Can you give the records as a Markdown table with the columns Row and Line, starting at the line containing "At which category" and ending at the line containing "Does the chart contain stacked bars?"? Number each line, and leave out blank lines and pictures.

> Supplied information
::::::::::

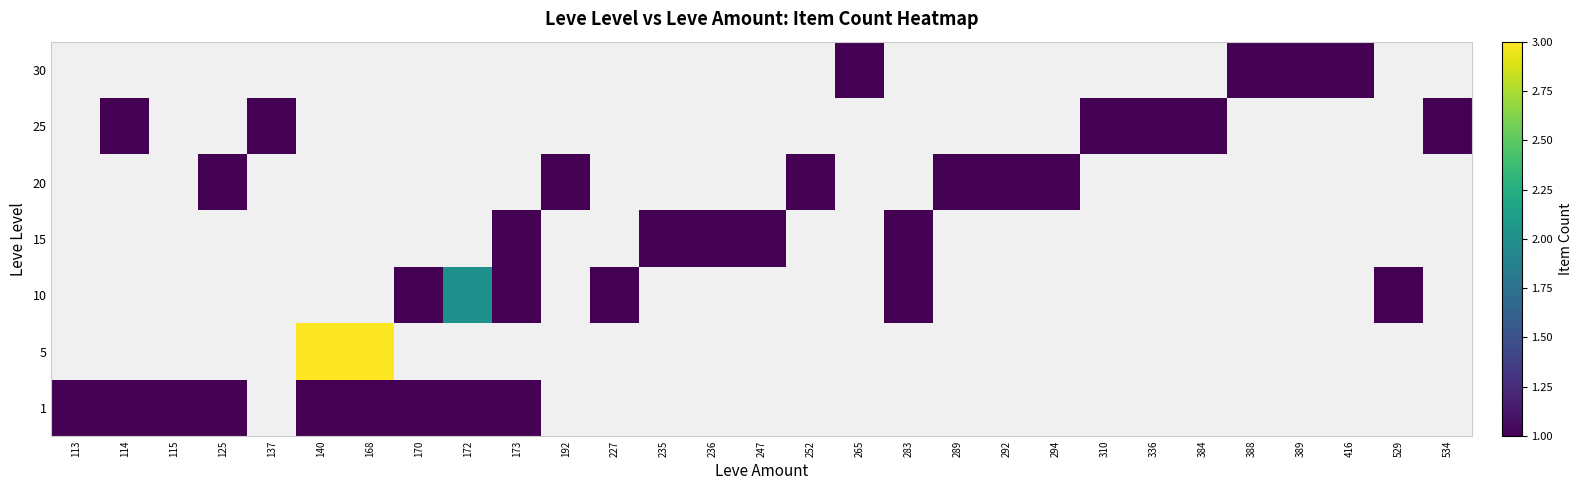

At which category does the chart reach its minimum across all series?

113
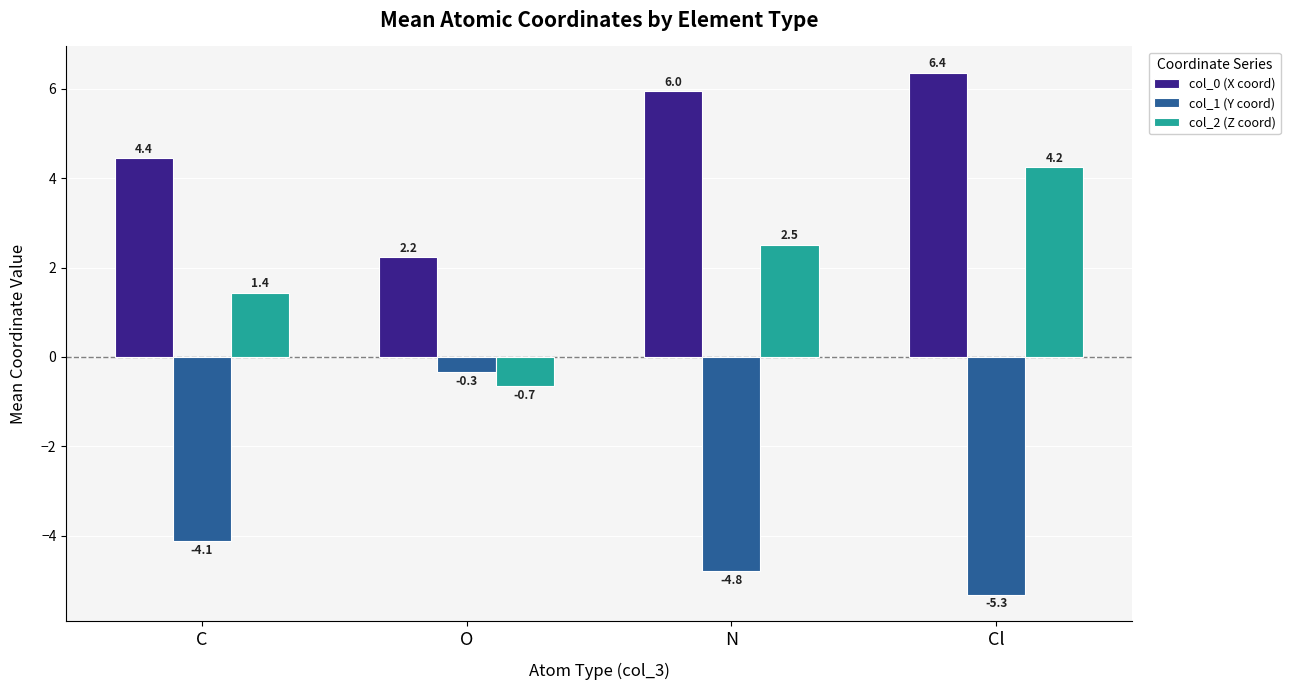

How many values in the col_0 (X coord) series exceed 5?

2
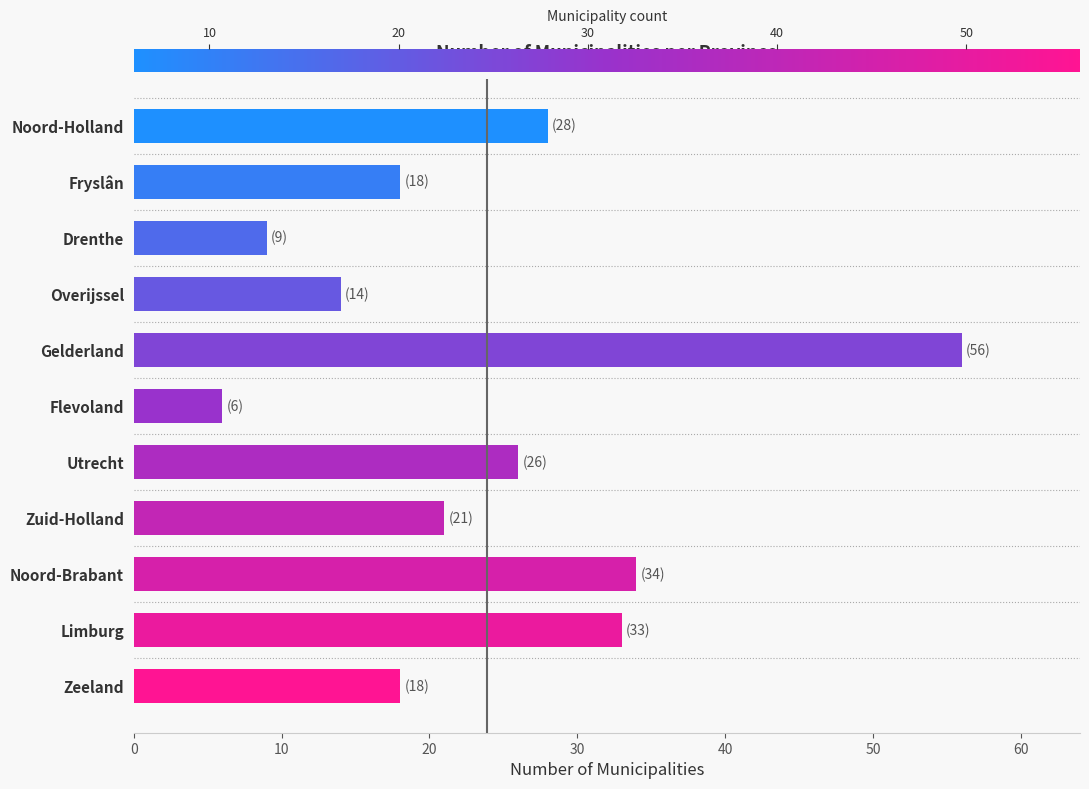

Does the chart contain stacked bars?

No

::::::::::

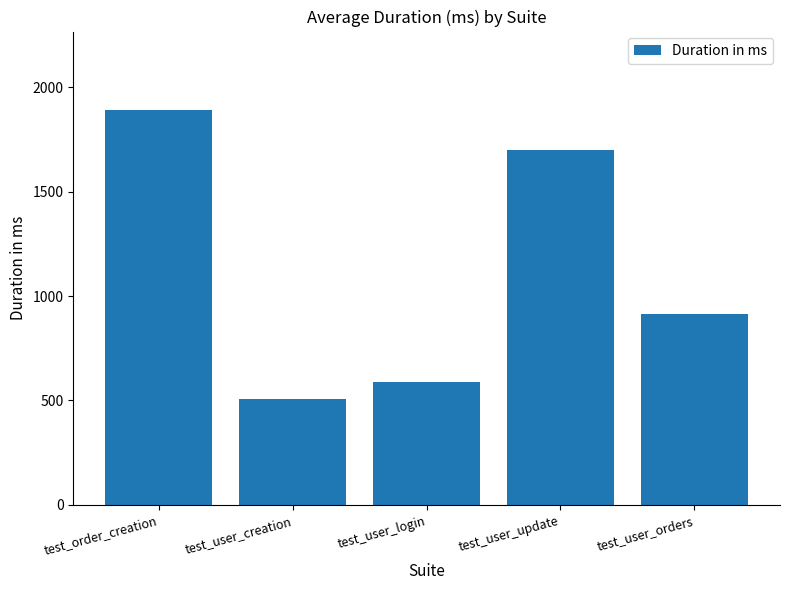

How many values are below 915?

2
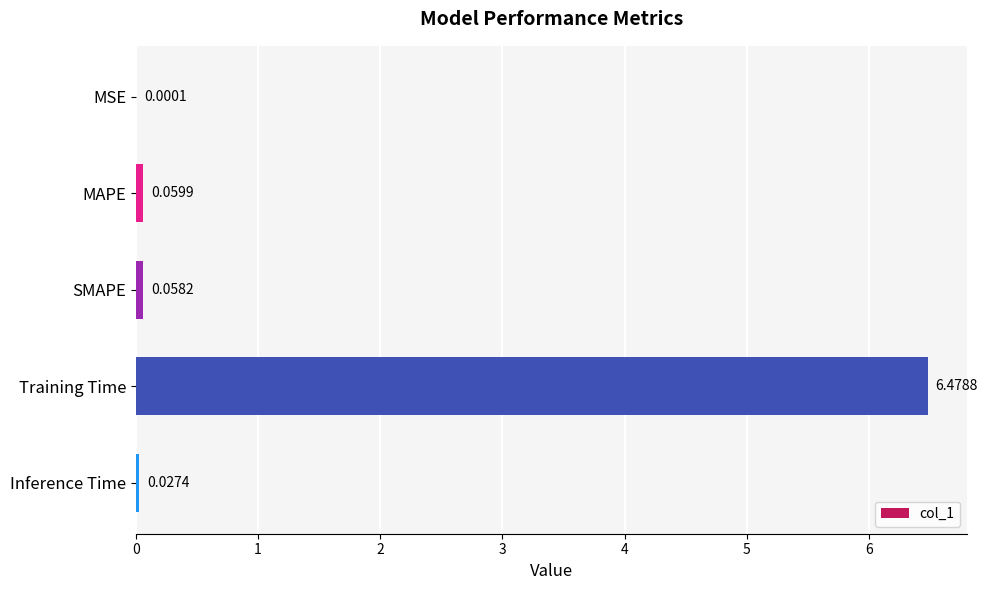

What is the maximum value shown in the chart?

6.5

::::::::::

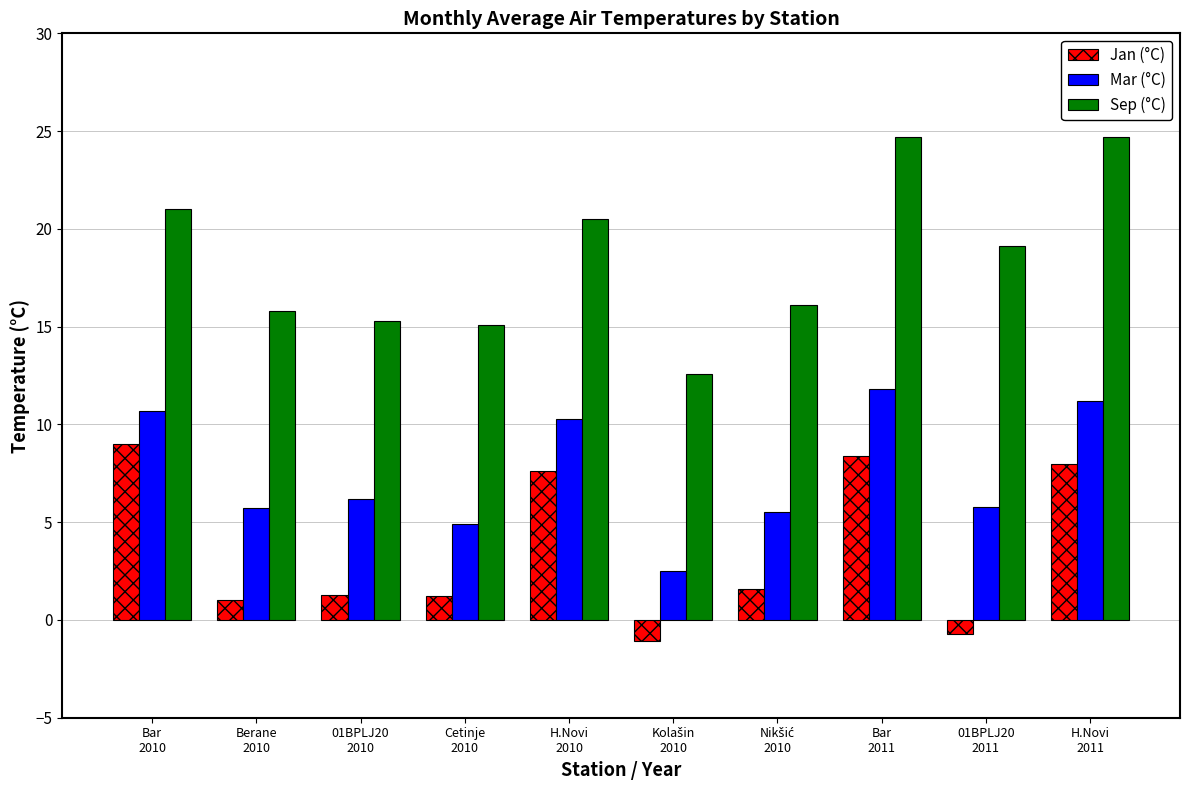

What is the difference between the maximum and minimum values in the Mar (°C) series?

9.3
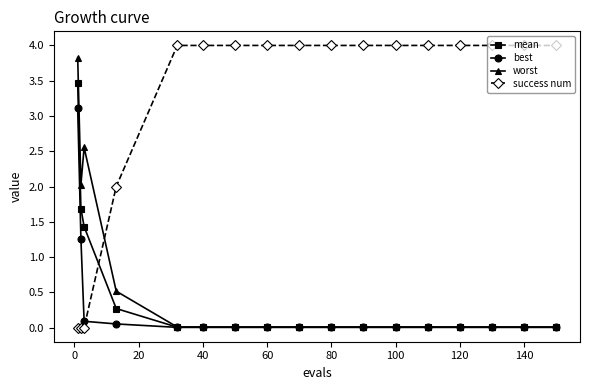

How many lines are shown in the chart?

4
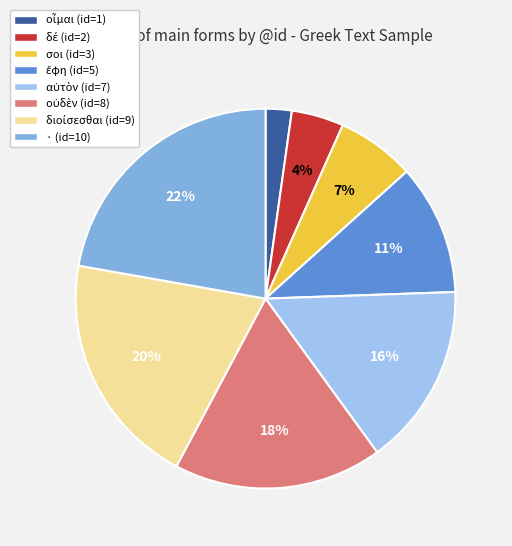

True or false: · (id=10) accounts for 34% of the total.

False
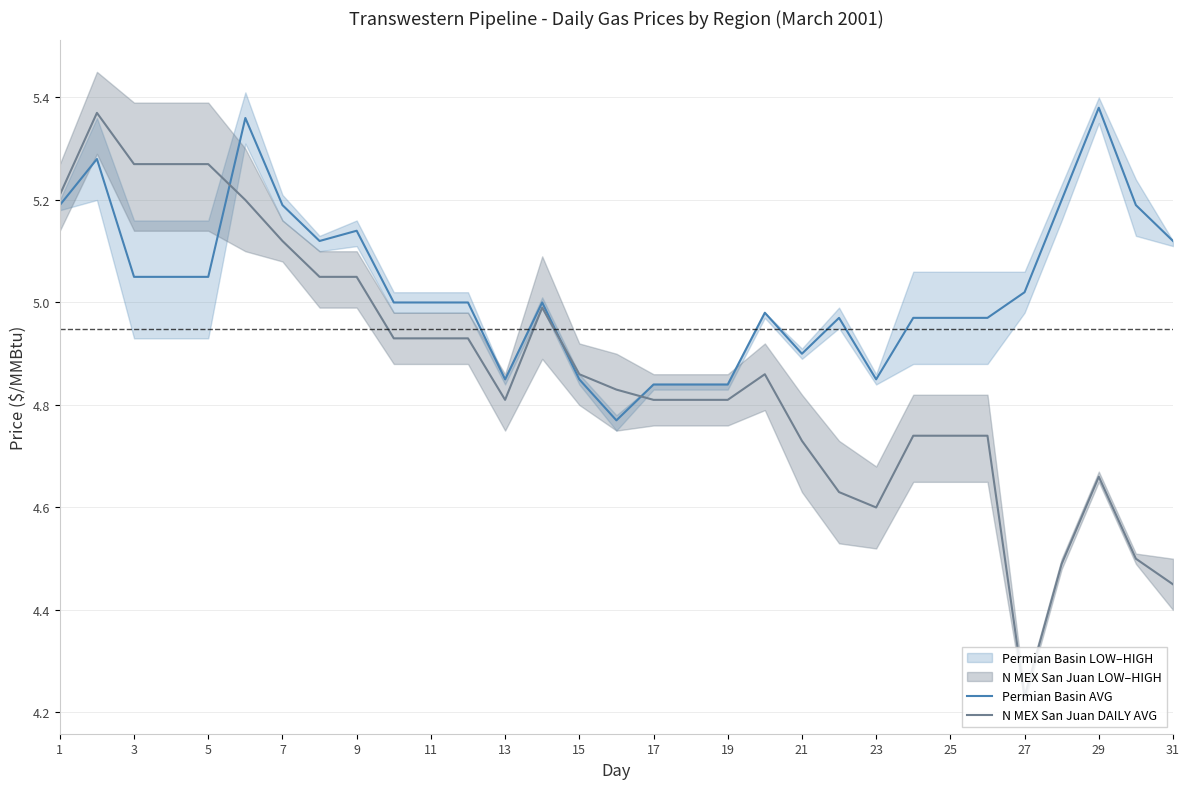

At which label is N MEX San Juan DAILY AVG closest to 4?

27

::::::::::

> Your solution
| Row | Line |
|---|---|
| 1 | At which category does the chart reach its minimum across all series? |
| 2 | 113 |
| 3 | How many values in the col_0 (X coord) series exceed 5? |
| 4 | 2 |
| 5 | Does the chart contain stacked bars? |